Medical records of 32 patients with cryptogenic West syndrome were reviewed for factors correlating with developmental outcome in a study at Saitama Children’s Medical Center, and the Jikei University School of Medicine, Tokyo, Japan. Clinical features were compared in a normal outcome group of 12 patients and a delayed outcome group of 20 patients. In the delayed outcome group, 5 patients had mild mental retardation (IQ, DQ 50-75), 8 were moderately retarded (IQ 25-50), and 7 were severely retarded (IQ <25). Age at onset of spasms and duration of follow-up were the same in the delayed and normal (IQ >75) outcome groups. The retarded group compared to the normal outcome group differed in the longer time from seizure onset to initiation of treatment (mean, 104.5 vs 40.8 days, P<0.05), and a longer time from onset to cessation of spasms (mean, 139.8 vs 77.0 days, NS). ACTH controlled spasms for > 28 days and hypsarrhythmia was resolved in all 32 patients initially (spasms disappeared after exanthem subitum in one patient without treatment). The duration from beginning ACTH to control of spasms was the same in both delayed and normal outcome groups (mean, 3.6 vs 2.8 days, NS). Relapse of spasms occurred in 7 of 20 delayed outcome patients (average time 2.8 +/- 1.6 months) and in none of the normal group (P<0.05). Other types of seizures (focal motor, complex partial, generalized) occurred in 11 of the delayed outcome group, evolving to focal epilepsy in 7. Paroxysmal EEG discharges did not reappear in 8 of the normal and 3 of the delayed outcome groups (P<0.05). Reappearance of EEG paroxysms occurred in 4 of the normal and 17 of delayed outcome groups; Average age of reappearance of EEG paroxysms was later in the delayed cf normal outcome groups (29.2 vs 10.8 months, P<0.05). Frontal and parieto-occipital regions were the most common locations for reappearance of paroxysmal discharges in the delayed outcome group. [1]

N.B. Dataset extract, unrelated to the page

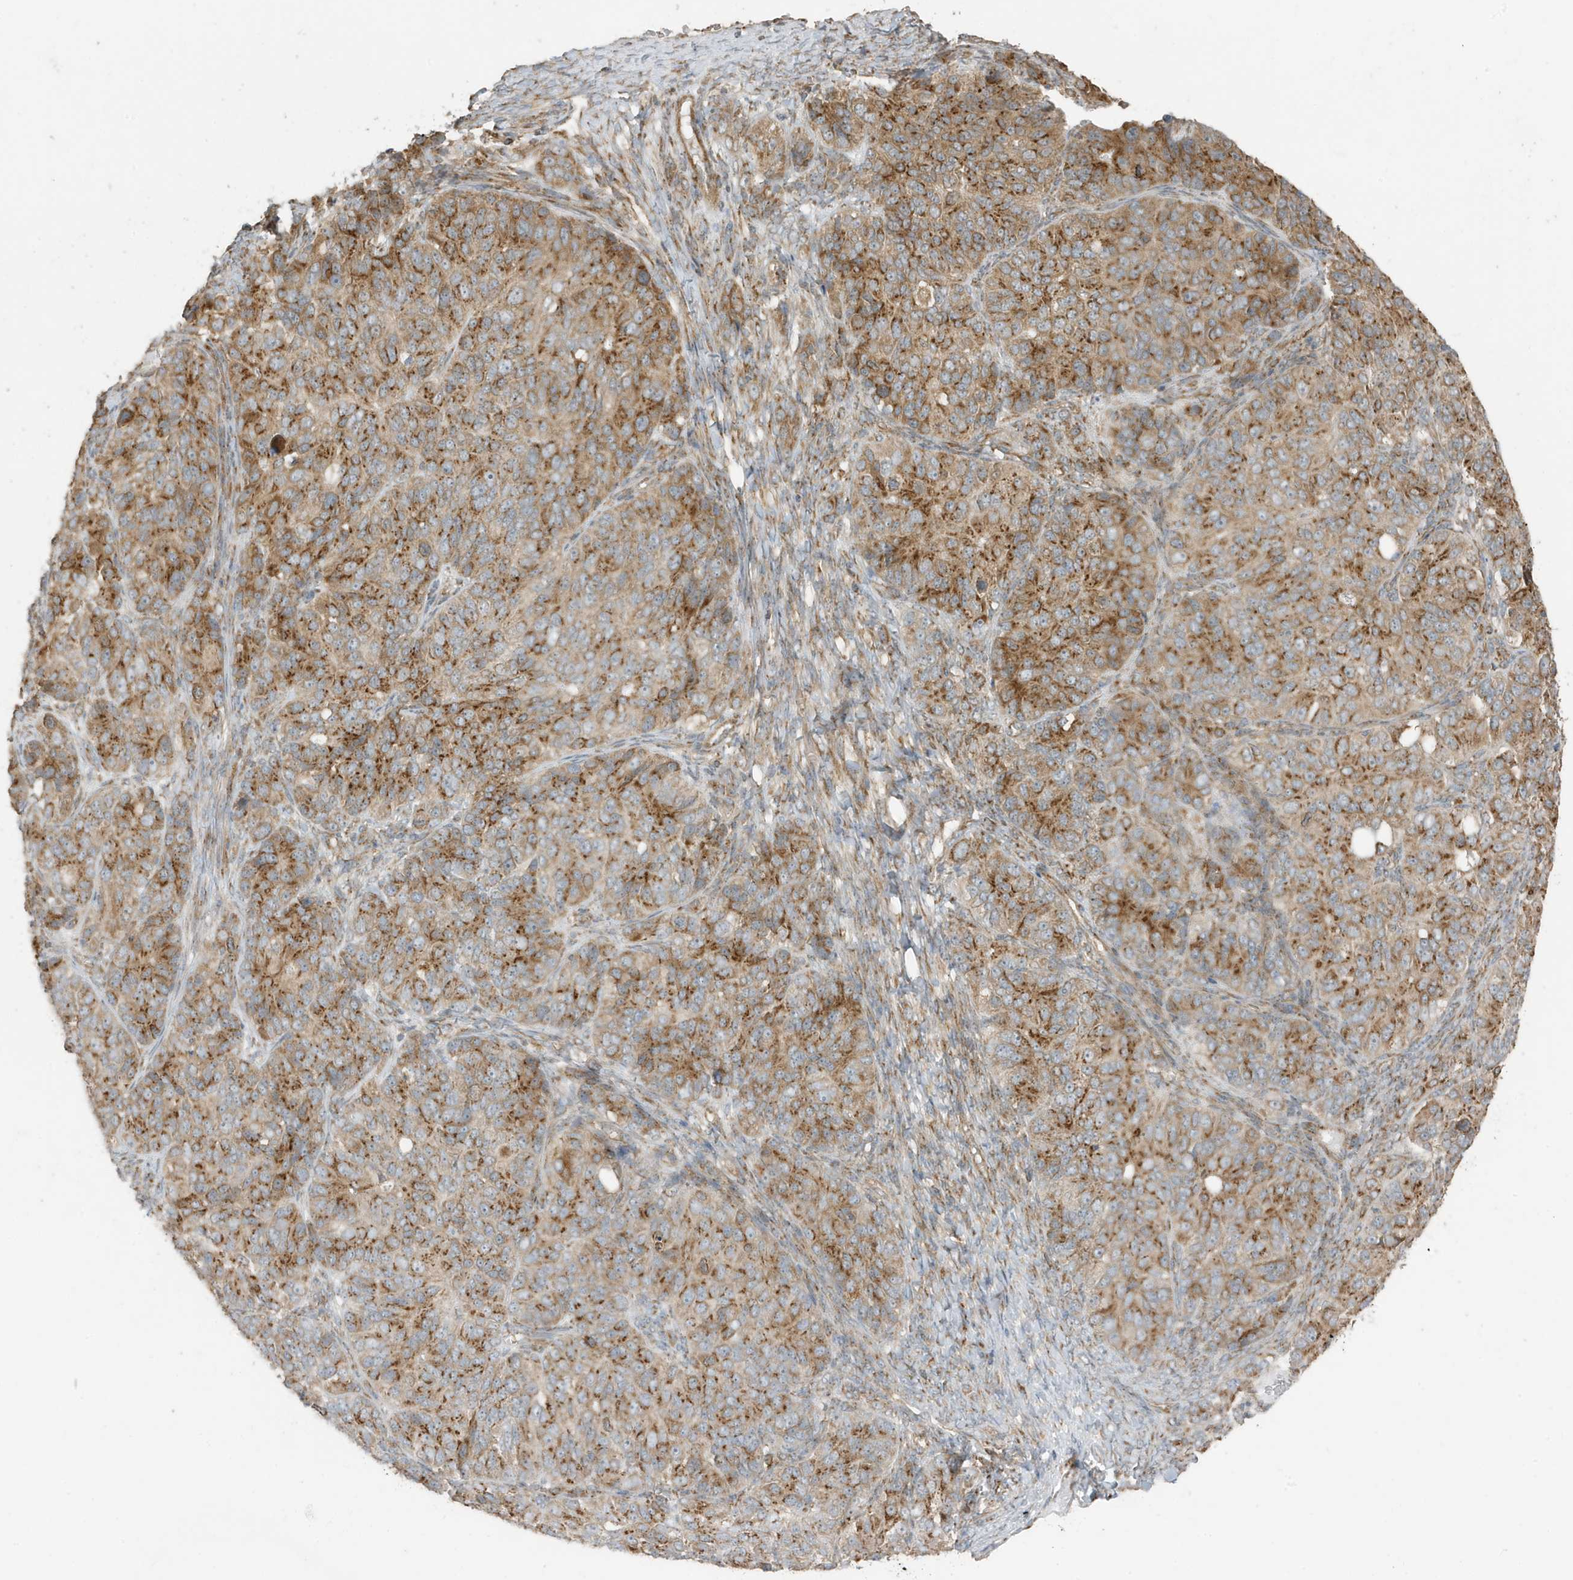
{"staining": {"intensity": "moderate", "quantity": ">75%", "location": "cytoplasmic/membranous"}, "tissue": "ovarian cancer", "cell_type": "Tumor cells", "image_type": "cancer", "snomed": [{"axis": "morphology", "description": "Carcinoma, endometroid"}, {"axis": "topography", "description": "Ovary"}], "caption": "Ovarian endometroid carcinoma stained with DAB immunohistochemistry demonstrates medium levels of moderate cytoplasmic/membranous staining in about >75% of tumor cells. The protein of interest is stained brown, and the nuclei are stained in blue (DAB (3,3'-diaminobenzidine) IHC with brightfield microscopy, high magnification).", "gene": "GOLGA4", "patient": {"sex": "female", "age": 51}}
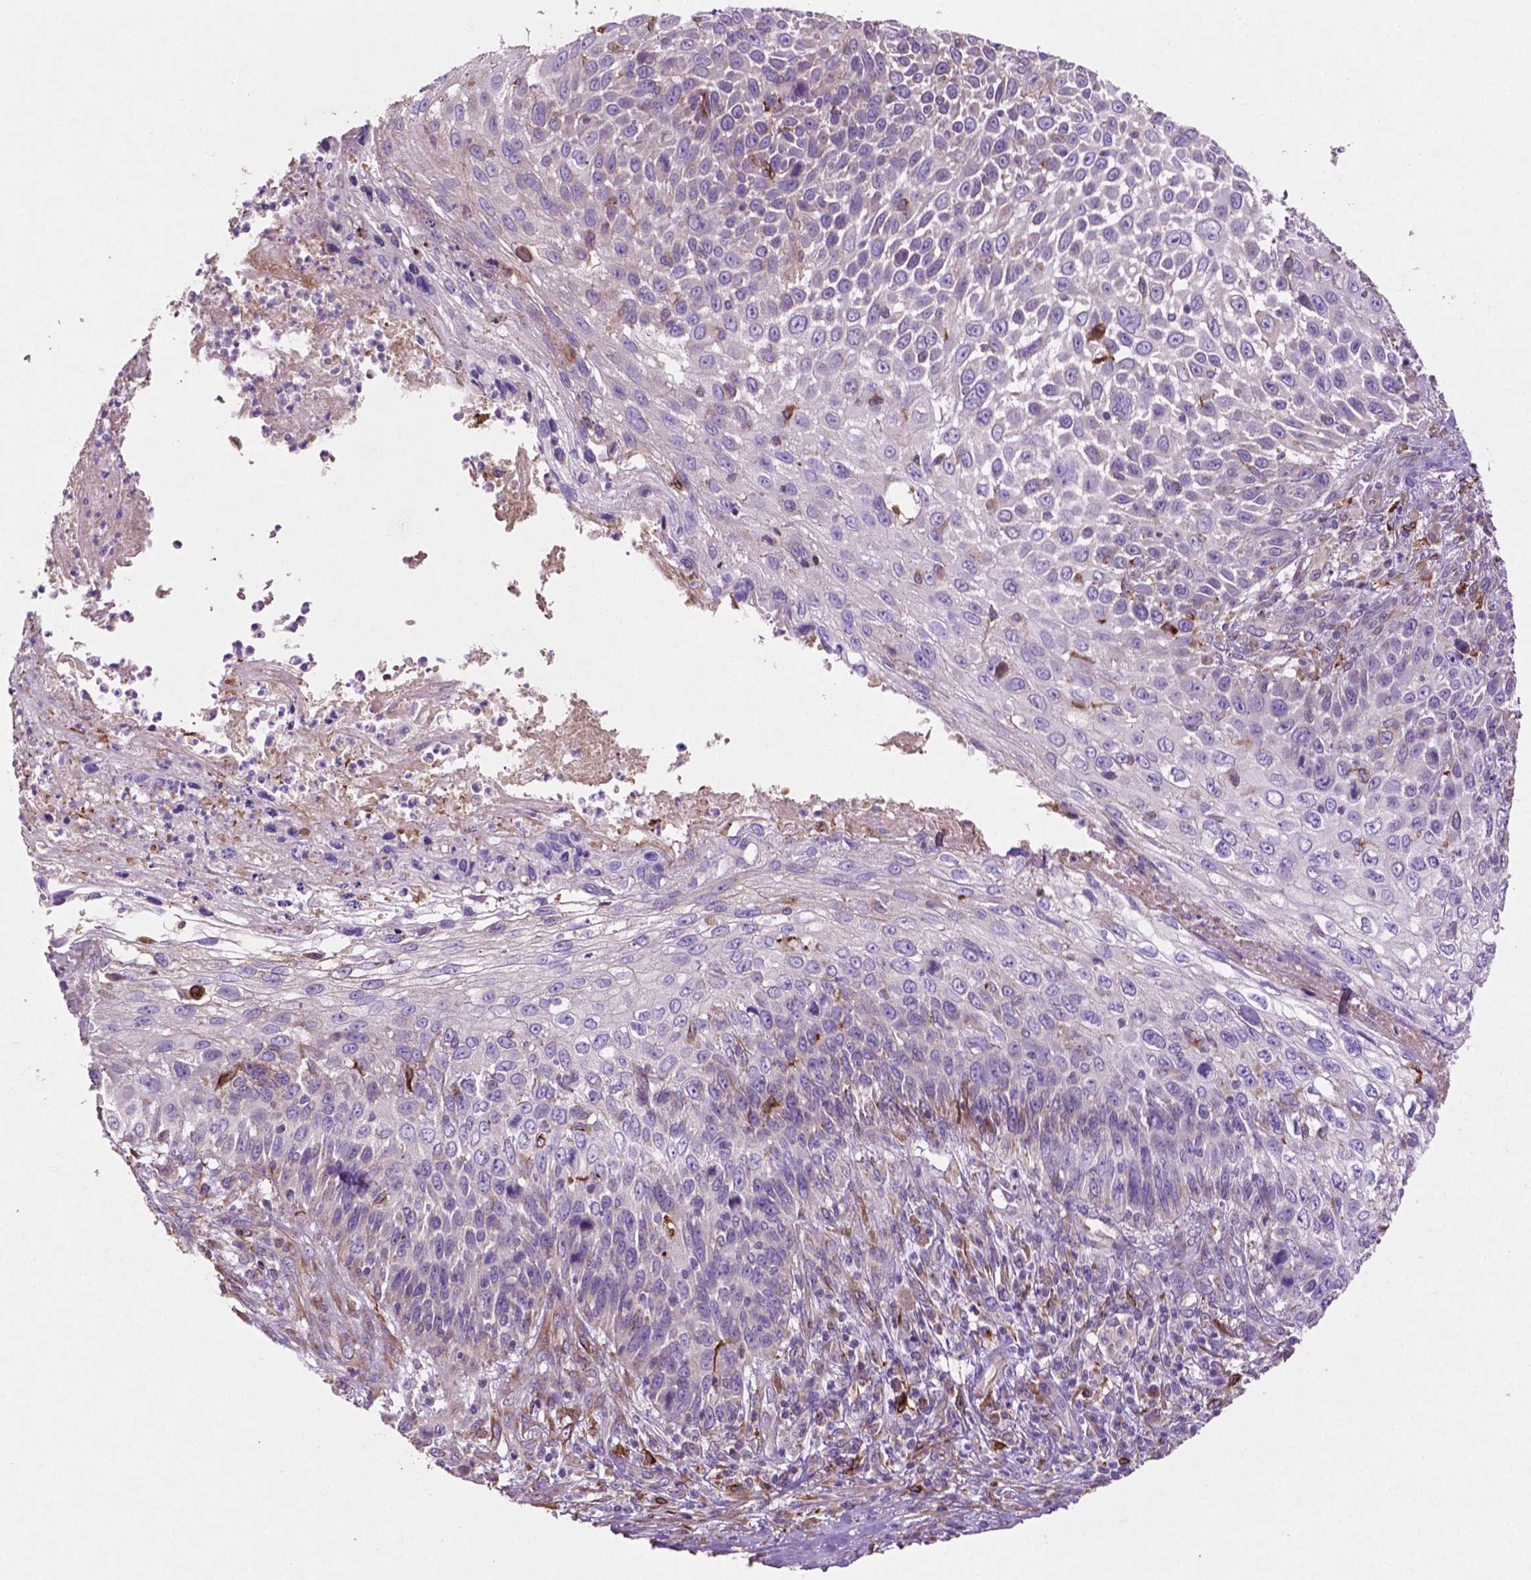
{"staining": {"intensity": "negative", "quantity": "none", "location": "none"}, "tissue": "skin cancer", "cell_type": "Tumor cells", "image_type": "cancer", "snomed": [{"axis": "morphology", "description": "Squamous cell carcinoma, NOS"}, {"axis": "topography", "description": "Skin"}], "caption": "Immunohistochemistry image of human squamous cell carcinoma (skin) stained for a protein (brown), which demonstrates no positivity in tumor cells.", "gene": "MBTPS1", "patient": {"sex": "male", "age": 92}}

COMMENT. The importance of early diagnosis and treatment of infantile spasms, demonstrated by this study, confirms previous reports of a correlation of improved response and prompt initiation of ACTH therapy (Millichap JG, Bickford RG. JAMA 1962; 182:523-527). Of 21 patients referred to the Mayo Clinic, 80% of infants diagnosed and treated at < 1 year of age were benefited whereas only 22% older than 1 year at diagnosis showed reduction in spasms and EEG improvement. The shorter the treatment lag, the more favorable the outcome. [2]

In the above study, patients with a poor outcome have a greater risk of focal epilepsy and persistent paroxysmal EEG discharges in frontal regions. In a long-term study of 214 patients followed for 20-35 years at the University of Helsinki, Finland [3], factors predictive of a good prognosis included cryptogenic etiology, normal development before onset of spasms, and a good response to ACTH. Focal abnormalities in the EEG were not necessarily indicative of a poor prognosis.